El bumerán de la negación
Jair Bolsonaro, abanderado de la negación del coronavirus, insiste en su postura a pesar de haberle dado positivo el test
La negación tiene un precio. El de exponerse a padecer aquello que uno no quiere o no puede admitir. En Brasil, el coronavirus mató a más de 65.000 personas. Su presidente, Jair Bolsonaro, desdeñó desde el comienzo el impacto devastador de la pandemia. Una gripezinha. Un resfriadinho. Algo peor que, en plan de no sembrar pánico y de promover el contagio controlado para lograr la llamada inmunidad del rebaño, llevó a “lidiar con un escenario” comparado con la muerte de Stalin al primer ministro británico, Boris Johnson, según sus propias palabras, o al confinamiento forzoso del presidente de Honduras, Juan Orlando Hernández, otro autócrata.
El bumerán de la negación golpeó la quijada de Bolsonaro.
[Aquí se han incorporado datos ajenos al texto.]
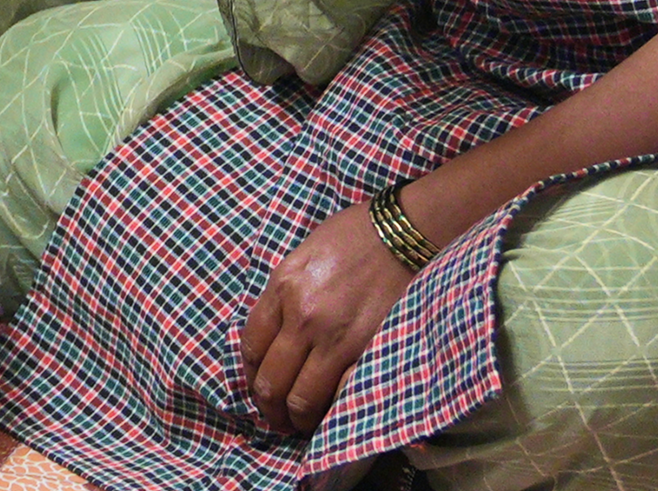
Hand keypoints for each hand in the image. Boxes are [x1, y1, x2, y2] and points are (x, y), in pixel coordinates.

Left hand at [237, 201, 417, 435]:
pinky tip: (331, 416)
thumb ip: (283, 294)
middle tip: (274, 417)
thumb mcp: (303, 254)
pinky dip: (332, 413)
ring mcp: (338, 339)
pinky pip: (341, 396)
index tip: (258, 385)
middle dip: (268, 407)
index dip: (250, 374)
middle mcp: (305, 317)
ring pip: (303, 398)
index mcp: (283, 288)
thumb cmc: (355, 236)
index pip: (251, 346)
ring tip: (298, 426)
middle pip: (271, 381)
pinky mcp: (369, 352)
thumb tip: (272, 333)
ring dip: (295, 419)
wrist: (407, 233)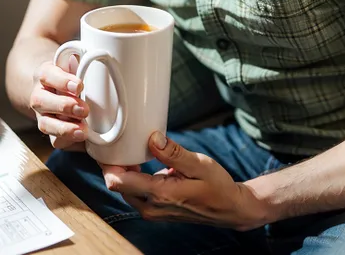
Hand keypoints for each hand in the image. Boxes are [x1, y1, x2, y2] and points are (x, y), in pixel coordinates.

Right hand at [30, 59, 88, 149]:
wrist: (55, 87)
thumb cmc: (71, 73)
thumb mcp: (75, 61)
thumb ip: (84, 60)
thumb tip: (100, 57)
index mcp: (46, 73)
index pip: (48, 74)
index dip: (62, 81)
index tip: (80, 85)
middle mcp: (40, 94)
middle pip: (42, 101)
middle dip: (64, 107)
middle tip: (85, 109)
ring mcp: (42, 115)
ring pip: (45, 124)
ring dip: (64, 129)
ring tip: (83, 131)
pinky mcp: (51, 131)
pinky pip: (54, 141)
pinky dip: (68, 142)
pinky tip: (81, 140)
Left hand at [101, 131, 268, 230]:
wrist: (228, 208)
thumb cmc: (217, 185)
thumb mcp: (199, 164)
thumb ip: (173, 153)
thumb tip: (152, 138)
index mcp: (160, 194)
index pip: (118, 181)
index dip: (108, 163)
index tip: (108, 144)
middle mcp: (151, 207)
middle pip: (118, 186)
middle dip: (114, 165)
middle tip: (118, 142)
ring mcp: (153, 212)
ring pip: (126, 190)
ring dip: (124, 172)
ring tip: (129, 149)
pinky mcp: (156, 211)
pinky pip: (136, 194)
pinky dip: (134, 179)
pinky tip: (141, 163)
Le dio positivo el test. Nada que temer, dejó entrever, gracias a la hidroxicloroquina. Un antipalúdico descartado después de varios ensayos por la Organización Mundial de la Salud (OMS). Donald Trump dejó de tomarlo. La receta de Bolsonaro, sin pruebas científicas, supuso la renuncia de dos ministros de Salud en menos de un mes, los médicos Henrique Mandetta y Nelson Teich, partidarios de aplicar las medidas preventivas de la OMS. Los sustituyó un militar, el general Eduardo Pazuello. Sin experiencia sanitaria, pero leal a sus órdenes.
Entre ellas, las no acatadas por la mayoría de los gobernadores y de los alcaldes: desalentar la distancia social y el uso de barbijos, así como darle prioridad a la actividad económica, sobre todo la informal, en el segundo país con más muertes después de Estados Unidos. Bolsonaro procura sacar partido de la peste como, durante la campaña de 2018, de la puñalada que casi termina con su vida. Entre marzo y junio no dejó de participar, apiñado entre multitudes, de las concentraciones contra el Congreso y el Supremo Tribunal Federal. La presunta inmunidad de los líderes se debilita cuando resultan víctimas de sí mismos.
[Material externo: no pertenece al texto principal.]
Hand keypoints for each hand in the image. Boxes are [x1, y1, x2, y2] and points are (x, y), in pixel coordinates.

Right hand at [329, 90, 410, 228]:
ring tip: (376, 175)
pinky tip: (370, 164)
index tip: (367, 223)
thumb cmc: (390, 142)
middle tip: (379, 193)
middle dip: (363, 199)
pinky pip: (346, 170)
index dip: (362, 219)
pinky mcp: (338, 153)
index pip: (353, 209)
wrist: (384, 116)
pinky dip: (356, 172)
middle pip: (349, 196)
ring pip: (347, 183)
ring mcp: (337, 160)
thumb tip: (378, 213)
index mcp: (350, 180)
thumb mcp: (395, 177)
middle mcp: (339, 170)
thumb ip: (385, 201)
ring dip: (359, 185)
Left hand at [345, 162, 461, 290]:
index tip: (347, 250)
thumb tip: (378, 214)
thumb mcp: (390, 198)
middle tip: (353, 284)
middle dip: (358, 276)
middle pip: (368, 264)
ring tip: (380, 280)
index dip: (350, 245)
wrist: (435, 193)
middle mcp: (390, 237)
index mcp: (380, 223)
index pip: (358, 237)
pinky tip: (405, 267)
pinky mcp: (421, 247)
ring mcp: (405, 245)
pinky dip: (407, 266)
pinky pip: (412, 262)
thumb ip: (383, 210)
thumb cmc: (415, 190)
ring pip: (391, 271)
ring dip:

Trump se rehusó a usar barbijo para “no darle a la prensa el placer de verlo” y se burló de su rival demócrata en las presidenciales de noviembre, Joe Biden, por llevar uno de color negro cuando salió de su confinamiento, pero ahora, convencido por los legisladores republicanos, debió ceder con la excusa de verse como El Llanero Solitario. Caprichos y disparates de esa envergadura dominan las altas esferas, como la fórmula del presidente de Bielorrusia, Aleksandr Lukashenko, el último dictador de Europa: jugar hockey sobre hielo, beber vodka para envenenar al coronavirus y darse baños sauna para matarlo con altas temperaturas.
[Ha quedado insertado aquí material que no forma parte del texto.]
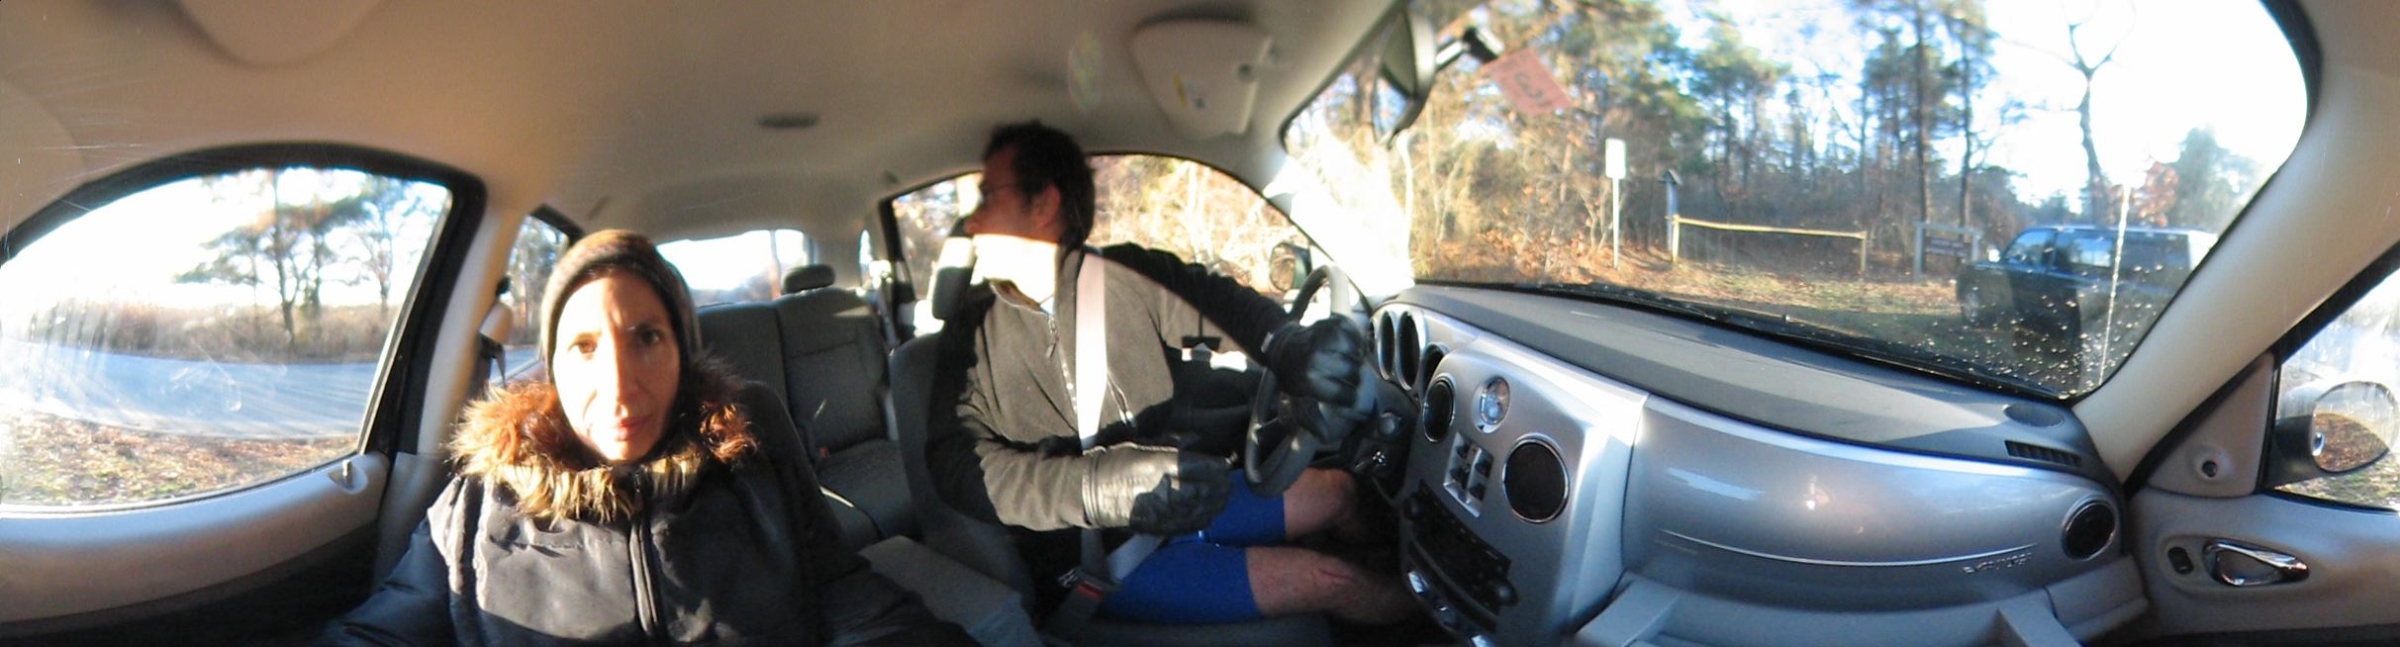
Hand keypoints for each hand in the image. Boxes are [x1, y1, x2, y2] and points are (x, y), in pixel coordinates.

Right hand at [1082, 445, 1231, 534]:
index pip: (1205, 467)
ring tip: (1221, 493)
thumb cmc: (1116, 463)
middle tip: (1226, 477)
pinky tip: (1209, 510)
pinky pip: (1194, 524)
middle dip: (1222, 483)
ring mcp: (1167, 513)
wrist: (1092, 494)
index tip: (1224, 461)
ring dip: (1218, 500)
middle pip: (1210, 489)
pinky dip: (1206, 516)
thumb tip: (1198, 438)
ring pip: (1206, 508)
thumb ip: (1173, 442)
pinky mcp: (1163, 528)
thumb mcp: (1142, 444)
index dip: (1219, 464)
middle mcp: (1168, 490)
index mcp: (1163, 466)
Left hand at [1265, 319, 1374, 420]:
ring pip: (1355, 352)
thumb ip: (1311, 420)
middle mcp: (1314, 357)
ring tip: (1351, 364)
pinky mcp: (1329, 322)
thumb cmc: (1293, 377)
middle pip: (1353, 374)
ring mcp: (1321, 336)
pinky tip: (1351, 348)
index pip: (1344, 395)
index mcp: (1307, 379)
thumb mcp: (1297, 401)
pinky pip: (1354, 333)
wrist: (1282, 346)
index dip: (1352, 400)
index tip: (1352, 400)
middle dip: (1355, 380)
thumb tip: (1325, 435)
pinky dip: (1356, 340)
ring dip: (1357, 359)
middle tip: (1352, 381)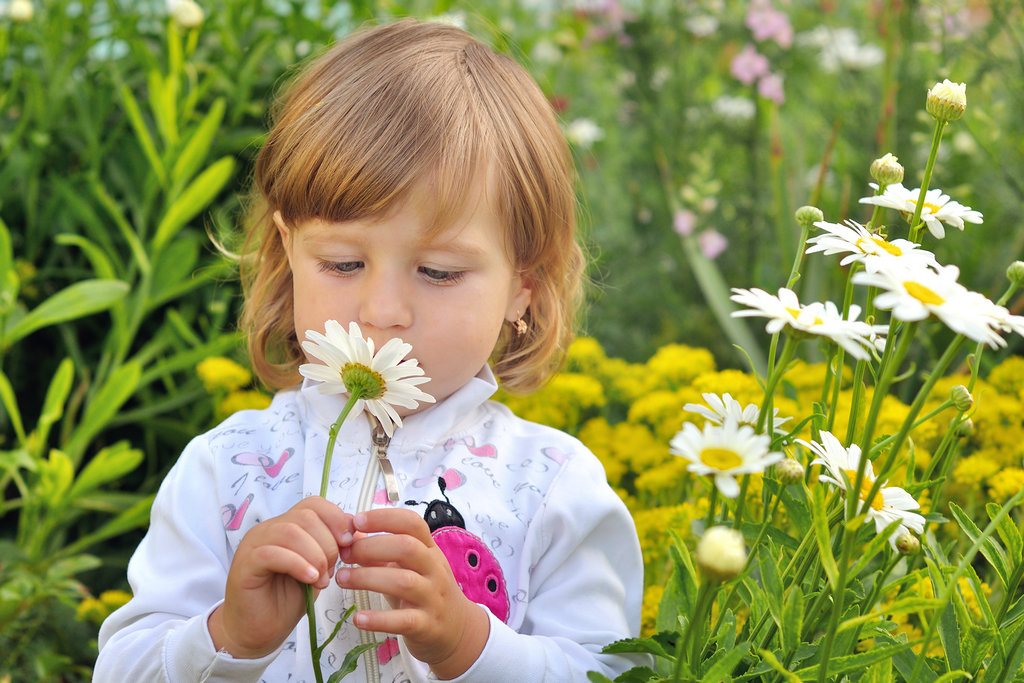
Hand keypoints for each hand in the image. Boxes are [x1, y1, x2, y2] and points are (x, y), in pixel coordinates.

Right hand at [209, 496, 354, 658]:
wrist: (259, 632)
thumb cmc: (288, 600)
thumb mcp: (319, 570)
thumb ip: (334, 549)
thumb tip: (358, 532)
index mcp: (286, 525)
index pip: (314, 504)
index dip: (336, 519)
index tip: (348, 544)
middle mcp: (268, 529)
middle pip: (306, 516)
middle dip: (328, 543)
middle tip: (330, 571)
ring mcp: (254, 544)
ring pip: (290, 532)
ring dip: (315, 556)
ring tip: (320, 580)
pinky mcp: (245, 565)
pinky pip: (272, 553)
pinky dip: (297, 564)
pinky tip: (309, 580)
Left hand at [336, 508, 489, 678]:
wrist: (457, 629)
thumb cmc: (424, 592)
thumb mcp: (408, 567)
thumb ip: (382, 551)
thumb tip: (350, 535)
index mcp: (429, 549)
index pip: (412, 523)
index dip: (384, 518)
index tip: (357, 521)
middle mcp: (434, 569)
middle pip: (407, 547)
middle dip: (371, 547)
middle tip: (345, 554)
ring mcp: (433, 597)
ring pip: (403, 581)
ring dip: (367, 578)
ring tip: (342, 579)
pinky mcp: (427, 625)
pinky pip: (403, 620)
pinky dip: (378, 619)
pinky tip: (358, 618)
El presidente de Tanzania, John Magufuli, alias El Bolsonaro de África por su negación de la peste, convocó a orar durante tres días para pedir “la intercesión del Altísimo contra un demonio que no puede sobrevivir en el cuerpo de Jesucristo”. Magufuli y su par de Congo-Brazzaville, Denis Sassou-Nguesso, prometieron importar de Madagascar la bebida natural Covid-Organics. Santo remedio. El gobernador de Nairobi, Mike Sonko, famoso por sus extravagancias, incluía cuatro botellitas de coñac entre los artículos de primera necesidad que hizo repartir en la capital de Kenia. Tanto el fabricante de la bebida como el gobierno nacional se vieron obligados a aclararle que el alcohol debía ser etílico o en gel.
La actitud de Bolsonaro y de Trump, así como la del presidente de México, Andrés Manuel López Obrador, y la de su par de Nicaragua, Daniel Ortega, no hizo más que confundir a sus pueblos. La negligencia no es novedosa. Thabo Mbeki, presidente de Sudáfrica entre 1999 y 2008, contrariaba el tratamiento antirretroviral contra el VIH. Recomendaba una alimentación sana. Nada más. Su sucesor, Jacob Zuma, confiaba en “una buena ducha” para prevenirlo. En 2010, Sudáfrica pasó a ser el epicentro mundial del sida. Investigadores de Harvard concluyeron que esos consejos causaron 330.000 muertes y el nacimiento de 35.000 niños con la enfermedad. Fue el precio de la negación.